Ms. Van de Kemp attended a Christian-affiliated school through Grade 12. As a child and youth worker, she spent a short time in the public school system and later two years with Stratford and District Christian School as a part-time education assistant.

At the school, with 140 students and seven full-time equivalent Ontario-certified teachers, the day begins with 20 minutes of prayer, followed by classes that follow the provincial curriculum except for Bible-infused teaching of evolution and sex ed (the latter delayed to senior elementary grades), and three classes a week of Bible study.

“We feel strongly as parents that we need to train our kids to be able to stand up and handle the world we live in,” Ms. Van de Kemp says.

She sees no risk that faith-based schooling isolates her children from the world as they are enrolled in a variety of non-denominational activities in their communities. “So for school at this point, we have chosen to keep them out of that public sphere, but we also have made a concerted effort to put them in the public sphere in different ways,” she says.

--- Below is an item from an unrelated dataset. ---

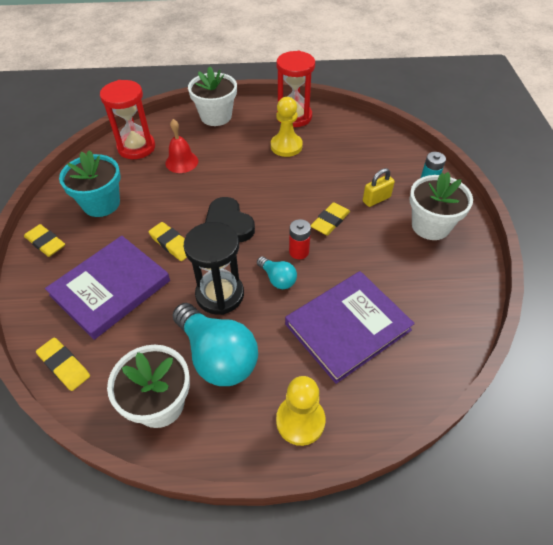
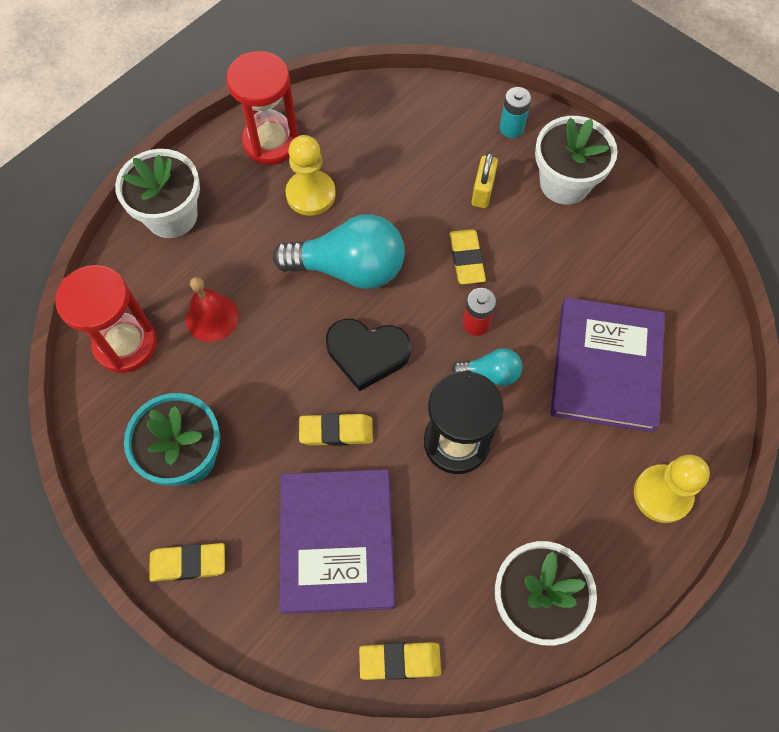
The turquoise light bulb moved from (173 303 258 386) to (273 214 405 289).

Like his wife, Mr. Van de Kemp says the religious-school option ensures that values taught at home are echoed at school. “Now is the time to build a [moral] base that they can build off,” he says of his children. “Not that we shelter them, but they do need direction at this point and a moral compass – and knowing what is right and wrong.” Adds Ms. Van de Kemp: “We don’t feel like they come home and we have to deprogram them.”

For their four children, the Van de Kemps pay $14,500 in tuition, including busing. What makes the investment worthwhile, Ms. Van de Kemp says, “is what the kids come home with: They are happy when they get off the bus.”